Apr 8, 2017, 12:28:03 AM4/8/17
When in doubt, you can use equational reasoning to figure out what is going on.

In this case, let's use the first example, which is:

    runEffect $ for (runReader (sys' g1 >> sys' g2) callCommand)
                    (lift . mapM_ putStrLn)

If we inline the definition of `sys'` we get:

    runEffect $ for (runReader ((ask >>= return . sys g1) >> (ask >>= return . sys g2)) callCommand)
                    (lift . mapM_ putStrLn)

Now let's focus on this subexpression:

    (ask >>= return . sys g1) >> (ask >>= return . sys g2)

... which is equivalent to:

    (ask >>= return . sys g1) >>= \_ -> (ask >>= return . sys g2)

The associativity monad law says that:

    (m >>= f) >>= g = m >>= \x -> (f x >>= g)

... where in this case:

    m = ask
    f = return . sys g1
    g = \_ -> (ask >>= return . sys g2)

... which means that we can transform it to:

    ask >>= \x -> ((return . sys g1) x >>= \_ -> (ask >>= return . sys g2))

... and according to the definition of function composition that is the same as:

    ask >>= \x -> (return (sys g1 x) >>= \_ -> (ask >>= return . sys g2))

Now we can use the left identity monad law which states that:

    return a >>= f = f a

... where in this case:

    a = sys g1 x
    f = \_ -> (ask >>= return . sys g2)

... which means that we can transform it into:

    ask >>= \x -> (\_ -> (ask >>= return . sys g2)) (sys g1 x)

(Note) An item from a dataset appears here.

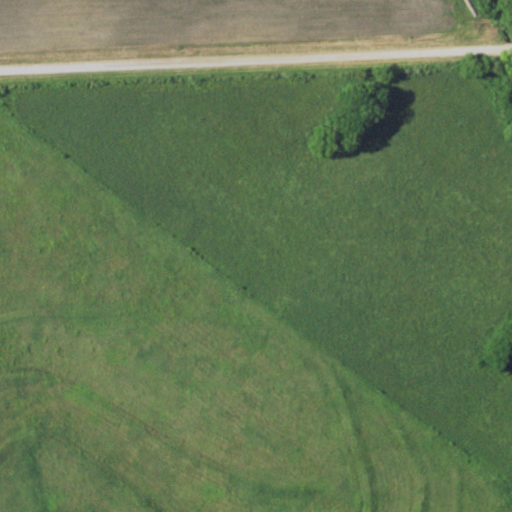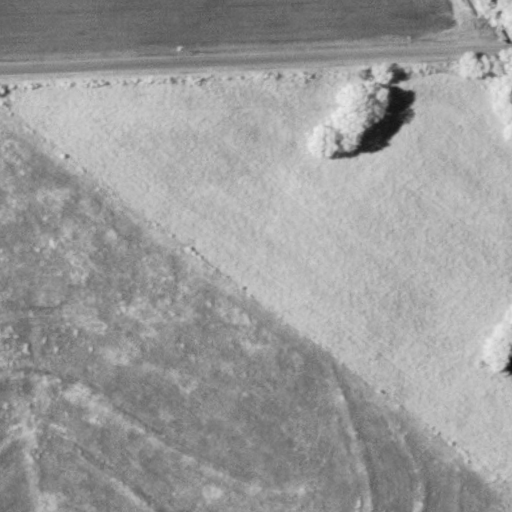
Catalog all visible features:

... which further simplifies to:

    ask >>= \x -> ask >>= return . sys g2

... which further simplifies to:

    ask >> ask >>= return . sys g2

... which shows that the `g1` is completely discarded.

Notice that this has nothing to do with `pipes`.  This is confined entirely to the `Reader`-related code.

It might be more clear if we use do notation.  The original Reader expression in do notation would be:

    do _ <- do x <- ask
               return (sys g1 x)
       y <- ask
       return (sys g2 y)

... and the monad laws say that it is equivalent to:

    do x <- ask
       _ <- return (sys g1 x)
       y <- ask
       return (sys g2 y)

The `sys g1 x` that you are `return`ing is being discarded by the empty assignment: `_ <-`.

What I think you probably meant to do was to run the `sys g1 x` command instead of `return`ing it as an inert value and then discarding it.  In other words, I think you wanted something like this:

    do x <- ask
       _ <- lift (sys g1 x)
       y <- ask
       lift (sys g2 y)

... or this:

    do x <- lift ask
       _ <- sys g1 x
       y <- lift ask
       sys g2 y

... depending on which order you nest your monad transformers.

Martyn J Pearce

Apr 9, 2017, 10:25:52 AM4/9/17
Thanks very much for the pointers, Gabriel.  I think I'm following it, and the nub of the matter seems to be that within sys' I am 'return'ing IO action rather than 'lift'ing it.

However, I am struggling to get either proposed solution (or any near variant that I can see) to work.

  λ> :t \c -> lift ask >>= sys c
  \c -> lift ask >>= sys c :: MonadReader (CmdSpec -> m b) m => CmdSpec -> Pipes.Internal.Proxy Pipes.Internal.X () () [CmdSpec] m b

In this formulation, the Monad m is both the reader monad and the result of the function read.  This makes it impossible to instantiate (I think) because of the recursive type.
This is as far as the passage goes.